Collaboration and Security:
- Collaborate with AI engineers and researchers to optimize ML workflows and infrastructure.
- Implement security best practices for infrastructure, applications, and data pipelines.
Innovation and Continuous Improvement:
- Stay updated with emerging technologies and tools in DevOps, MLOps, and cloud computing.
- Optimize resource utilization and cost efficiency for cloud and on-premises infrastructure.
Documentation and Knowledge Sharing:
- Document processes, architectures, and configurations to ensure knowledge sharing and maintainability.
- Mentor junior team members and promote best practices in DevOps and MLOps.
Disaster Recovery and Backup:
- Design and implement disaster recovery and backup strategies for critical systems.
Production Integration:
- Support the integration of AI/ML models into production environments with a focus on scalability and reliability.
Other Duties:
- Perform all other duties as reasonably directed by the line manager that are commensurate with these functional objectives.
Academic Qualifications:
- Master’s degree in Computer Science, Information Systems or related field, with a specialization in Machine Learning, Deep Learning, Natural Language Processing, Computer Vision, or Software Engineering.
- Another postgraduate degree will be preferred.
Professional Experience:
Essential
- 5+ years of hands-on engineering experience maintaining AI platforms on Cloud/Cluster environments, leveraging popular AI accelerator architectures such as CPU, GPU, and NPU.
- 5+ years of solid experience in MLOps/DevOps, including managing model lifecycles, setting up environments, handling dependencies, model serving (real- time/batch), cost-aware resource auto-scaling in cloud environments, distributed training, and container technologies.
- Proficient in Docker, Docker Swarm, Docker Compose, Docker Registry, and AWS EKS.
- Skilled in Linux Ubuntu installation, configuration, and management.
- Familiar with hybrid hardware capabilities, including CPU and GPU configurations for workstations, mobile devices, and robotics.
- Experienced in network booting using DHCP, PXE, iPXE, and TFTP servers.
- Knowledgeable in network routing with tools like nginx, APISix, and ingress controllers.
- Proficient in TLS certificate generation using Cert Manager and Let’s Encrypt.
- Hands-on experience with provisioning tools such as Ansible and Terraform.

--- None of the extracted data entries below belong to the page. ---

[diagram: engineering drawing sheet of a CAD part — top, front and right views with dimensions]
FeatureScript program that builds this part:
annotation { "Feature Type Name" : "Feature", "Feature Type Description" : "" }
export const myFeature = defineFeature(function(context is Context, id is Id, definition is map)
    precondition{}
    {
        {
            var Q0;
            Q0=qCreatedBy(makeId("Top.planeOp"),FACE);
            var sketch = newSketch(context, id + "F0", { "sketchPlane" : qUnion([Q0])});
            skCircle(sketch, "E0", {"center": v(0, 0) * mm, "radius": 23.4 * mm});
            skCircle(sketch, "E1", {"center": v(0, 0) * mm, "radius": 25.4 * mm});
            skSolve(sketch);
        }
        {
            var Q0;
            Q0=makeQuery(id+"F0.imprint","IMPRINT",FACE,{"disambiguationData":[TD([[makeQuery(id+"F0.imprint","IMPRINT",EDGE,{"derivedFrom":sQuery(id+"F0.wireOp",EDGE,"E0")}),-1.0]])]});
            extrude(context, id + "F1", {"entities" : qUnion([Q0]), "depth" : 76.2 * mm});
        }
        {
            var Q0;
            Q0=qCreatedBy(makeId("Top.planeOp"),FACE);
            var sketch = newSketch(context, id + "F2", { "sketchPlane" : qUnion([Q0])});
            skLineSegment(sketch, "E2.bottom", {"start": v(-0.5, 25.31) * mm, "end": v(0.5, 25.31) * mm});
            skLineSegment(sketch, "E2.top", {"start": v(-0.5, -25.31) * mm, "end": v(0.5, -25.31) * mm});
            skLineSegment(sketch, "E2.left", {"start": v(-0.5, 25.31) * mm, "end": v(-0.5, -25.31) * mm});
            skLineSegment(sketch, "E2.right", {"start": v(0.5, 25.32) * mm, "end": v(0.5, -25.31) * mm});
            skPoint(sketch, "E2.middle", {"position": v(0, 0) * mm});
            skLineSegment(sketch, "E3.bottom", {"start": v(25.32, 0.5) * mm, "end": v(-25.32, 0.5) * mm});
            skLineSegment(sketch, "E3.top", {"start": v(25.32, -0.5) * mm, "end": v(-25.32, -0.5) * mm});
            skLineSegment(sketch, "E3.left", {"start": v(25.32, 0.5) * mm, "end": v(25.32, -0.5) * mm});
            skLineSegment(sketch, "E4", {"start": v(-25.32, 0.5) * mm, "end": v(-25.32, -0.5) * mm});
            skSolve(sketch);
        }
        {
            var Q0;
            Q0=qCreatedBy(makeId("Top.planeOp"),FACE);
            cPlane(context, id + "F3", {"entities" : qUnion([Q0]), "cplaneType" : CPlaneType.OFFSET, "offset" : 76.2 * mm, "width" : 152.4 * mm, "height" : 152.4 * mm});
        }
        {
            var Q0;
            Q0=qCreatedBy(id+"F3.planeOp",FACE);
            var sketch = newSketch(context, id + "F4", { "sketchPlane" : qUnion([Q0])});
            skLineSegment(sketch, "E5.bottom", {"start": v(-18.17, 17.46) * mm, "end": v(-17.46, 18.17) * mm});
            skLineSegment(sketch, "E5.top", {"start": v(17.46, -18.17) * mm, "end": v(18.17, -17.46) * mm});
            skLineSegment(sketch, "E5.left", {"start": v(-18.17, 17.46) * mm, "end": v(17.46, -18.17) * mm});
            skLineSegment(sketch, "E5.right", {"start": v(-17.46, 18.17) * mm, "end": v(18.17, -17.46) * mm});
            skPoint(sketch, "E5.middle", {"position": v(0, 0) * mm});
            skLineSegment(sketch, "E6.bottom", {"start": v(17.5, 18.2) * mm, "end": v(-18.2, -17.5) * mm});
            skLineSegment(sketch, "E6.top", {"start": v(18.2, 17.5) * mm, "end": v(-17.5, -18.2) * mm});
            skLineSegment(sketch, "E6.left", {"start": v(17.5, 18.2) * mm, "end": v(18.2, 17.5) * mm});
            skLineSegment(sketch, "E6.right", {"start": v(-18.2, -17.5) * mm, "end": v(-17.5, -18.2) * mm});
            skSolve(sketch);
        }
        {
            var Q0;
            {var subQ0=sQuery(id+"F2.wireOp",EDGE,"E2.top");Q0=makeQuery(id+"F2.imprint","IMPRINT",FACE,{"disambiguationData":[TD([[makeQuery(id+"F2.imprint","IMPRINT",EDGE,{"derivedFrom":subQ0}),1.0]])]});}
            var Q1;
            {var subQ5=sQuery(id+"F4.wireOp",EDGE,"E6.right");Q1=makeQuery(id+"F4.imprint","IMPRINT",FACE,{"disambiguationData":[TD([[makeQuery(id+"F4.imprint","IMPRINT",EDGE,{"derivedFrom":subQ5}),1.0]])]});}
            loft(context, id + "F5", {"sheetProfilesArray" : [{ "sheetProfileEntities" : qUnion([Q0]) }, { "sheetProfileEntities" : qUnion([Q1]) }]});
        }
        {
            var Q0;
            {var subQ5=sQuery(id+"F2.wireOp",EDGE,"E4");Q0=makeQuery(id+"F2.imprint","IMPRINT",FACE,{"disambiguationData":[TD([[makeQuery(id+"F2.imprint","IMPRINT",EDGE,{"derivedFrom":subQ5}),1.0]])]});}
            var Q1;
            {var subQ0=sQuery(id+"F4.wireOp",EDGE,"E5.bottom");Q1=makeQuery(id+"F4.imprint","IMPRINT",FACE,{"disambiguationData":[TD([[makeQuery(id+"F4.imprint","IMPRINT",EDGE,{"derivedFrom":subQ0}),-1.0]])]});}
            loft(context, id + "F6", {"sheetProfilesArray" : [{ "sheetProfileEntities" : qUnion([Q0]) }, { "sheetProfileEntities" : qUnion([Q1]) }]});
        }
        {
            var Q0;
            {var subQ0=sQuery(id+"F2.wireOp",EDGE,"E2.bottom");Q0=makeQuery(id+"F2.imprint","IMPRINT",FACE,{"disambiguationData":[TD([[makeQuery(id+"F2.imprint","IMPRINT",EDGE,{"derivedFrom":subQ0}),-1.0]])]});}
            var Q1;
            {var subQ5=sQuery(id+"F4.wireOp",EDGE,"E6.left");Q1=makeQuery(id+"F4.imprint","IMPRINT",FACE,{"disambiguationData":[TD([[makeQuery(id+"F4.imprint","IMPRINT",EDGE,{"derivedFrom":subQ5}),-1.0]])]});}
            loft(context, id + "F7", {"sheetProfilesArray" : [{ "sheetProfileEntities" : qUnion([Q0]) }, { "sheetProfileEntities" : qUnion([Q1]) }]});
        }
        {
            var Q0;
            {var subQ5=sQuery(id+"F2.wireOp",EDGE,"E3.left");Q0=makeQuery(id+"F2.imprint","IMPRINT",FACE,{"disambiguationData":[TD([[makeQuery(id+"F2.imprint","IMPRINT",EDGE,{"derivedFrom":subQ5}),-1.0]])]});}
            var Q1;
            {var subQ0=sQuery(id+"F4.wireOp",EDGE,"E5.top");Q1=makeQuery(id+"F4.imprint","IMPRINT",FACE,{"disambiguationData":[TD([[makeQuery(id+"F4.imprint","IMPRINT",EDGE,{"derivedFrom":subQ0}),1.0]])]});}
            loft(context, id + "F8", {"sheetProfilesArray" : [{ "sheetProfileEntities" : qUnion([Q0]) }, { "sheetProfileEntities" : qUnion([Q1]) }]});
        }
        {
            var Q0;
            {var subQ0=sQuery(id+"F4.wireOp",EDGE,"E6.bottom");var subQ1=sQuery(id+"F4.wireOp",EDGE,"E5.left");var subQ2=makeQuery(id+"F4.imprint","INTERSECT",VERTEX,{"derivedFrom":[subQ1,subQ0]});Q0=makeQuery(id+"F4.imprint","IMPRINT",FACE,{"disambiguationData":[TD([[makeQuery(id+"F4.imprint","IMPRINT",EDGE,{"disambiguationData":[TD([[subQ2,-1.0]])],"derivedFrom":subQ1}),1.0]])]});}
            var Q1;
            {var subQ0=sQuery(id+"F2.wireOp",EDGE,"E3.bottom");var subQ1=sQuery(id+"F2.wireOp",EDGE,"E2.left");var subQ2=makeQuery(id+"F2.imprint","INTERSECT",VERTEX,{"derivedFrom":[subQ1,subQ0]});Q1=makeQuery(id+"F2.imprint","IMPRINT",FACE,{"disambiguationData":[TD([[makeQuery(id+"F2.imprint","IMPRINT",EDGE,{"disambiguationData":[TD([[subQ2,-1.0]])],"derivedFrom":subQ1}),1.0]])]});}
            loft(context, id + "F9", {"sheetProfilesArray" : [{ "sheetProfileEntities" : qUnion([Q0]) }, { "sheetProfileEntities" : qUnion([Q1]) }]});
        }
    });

- Skilled in logging and monitoring tools like Grafana, Logstash, CloudWatch, and Prometheus.
- 5+ years of Kubernetes administration and development experience.
- Excellent English communication skills, with a collaborative attitude and the ability to work effectively with engineers at all levels.
- Strong sense of responsibility, with the ability to support emergent operational issues to ensure smooth team development and deployment. Experience in preventive maintenance, quality standards, process optimization, and regulatory compliance.
- Skilled in technical documentation, risk assessments, and ensuring continuity with minimal disruptions.
Preferred
- In-depth knowledge of computer architecture, high-performance programming, and parallel programming.
- Experience with network storage such as S3, MinIO, Ceph, Longhorn.
- Familiarity with SLURM, OpenMPI.
- Familiarity with AI framework such as Megatron, DeepSpeed.
- Experience in higher education or research institutions, with an understanding of core research facility operations.
- Proficiency in data analytics for process optimization and continuous improvement.
- Strong English proficiency, with fluency in additional languages as a plus.